> _TASK REQUIREMENTS_
Each line of the data below that carries the word "coffee" needs to be copied.

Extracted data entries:
◆ ◆ ◆ ◆
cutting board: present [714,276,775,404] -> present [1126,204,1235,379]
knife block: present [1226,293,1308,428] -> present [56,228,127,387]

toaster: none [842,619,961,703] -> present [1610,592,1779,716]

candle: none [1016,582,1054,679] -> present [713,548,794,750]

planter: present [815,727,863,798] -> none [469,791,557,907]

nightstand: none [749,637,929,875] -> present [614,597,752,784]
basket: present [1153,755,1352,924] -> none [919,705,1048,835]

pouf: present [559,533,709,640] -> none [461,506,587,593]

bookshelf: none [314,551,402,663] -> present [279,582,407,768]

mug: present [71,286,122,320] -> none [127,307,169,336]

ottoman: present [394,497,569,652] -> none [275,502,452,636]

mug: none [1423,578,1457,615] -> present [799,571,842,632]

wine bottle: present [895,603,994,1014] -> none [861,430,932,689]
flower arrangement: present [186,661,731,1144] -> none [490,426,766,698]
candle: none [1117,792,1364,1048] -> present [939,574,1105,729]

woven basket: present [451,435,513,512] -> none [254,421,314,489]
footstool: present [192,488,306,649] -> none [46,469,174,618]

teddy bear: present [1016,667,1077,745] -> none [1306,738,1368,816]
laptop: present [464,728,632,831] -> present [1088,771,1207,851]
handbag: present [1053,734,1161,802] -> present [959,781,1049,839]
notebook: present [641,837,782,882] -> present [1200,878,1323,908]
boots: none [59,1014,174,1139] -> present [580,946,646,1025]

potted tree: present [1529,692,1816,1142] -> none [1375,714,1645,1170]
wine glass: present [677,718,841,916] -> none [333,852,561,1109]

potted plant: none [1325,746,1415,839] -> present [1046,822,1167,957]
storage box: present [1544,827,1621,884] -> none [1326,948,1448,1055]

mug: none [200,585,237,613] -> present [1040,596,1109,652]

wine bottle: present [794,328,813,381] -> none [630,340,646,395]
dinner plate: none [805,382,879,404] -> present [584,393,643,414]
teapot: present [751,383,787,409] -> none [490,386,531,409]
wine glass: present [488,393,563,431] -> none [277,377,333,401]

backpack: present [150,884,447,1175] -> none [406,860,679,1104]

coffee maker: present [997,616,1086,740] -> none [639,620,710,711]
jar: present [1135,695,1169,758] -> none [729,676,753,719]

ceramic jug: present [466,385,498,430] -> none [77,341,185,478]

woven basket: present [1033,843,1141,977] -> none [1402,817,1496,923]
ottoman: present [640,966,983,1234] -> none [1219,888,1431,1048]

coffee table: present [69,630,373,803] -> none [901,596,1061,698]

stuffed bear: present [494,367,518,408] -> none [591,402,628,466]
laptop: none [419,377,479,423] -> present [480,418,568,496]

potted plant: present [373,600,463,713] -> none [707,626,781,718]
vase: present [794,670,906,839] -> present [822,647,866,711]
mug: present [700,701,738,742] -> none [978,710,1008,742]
◆ ◆ ◆ ◆
> _RESPONSE AREA_
coffee maker: present [997,616,1086,740] -> none [639,620,710,711]
coffee table: present [69,630,373,803] -> none [901,596,1061,698]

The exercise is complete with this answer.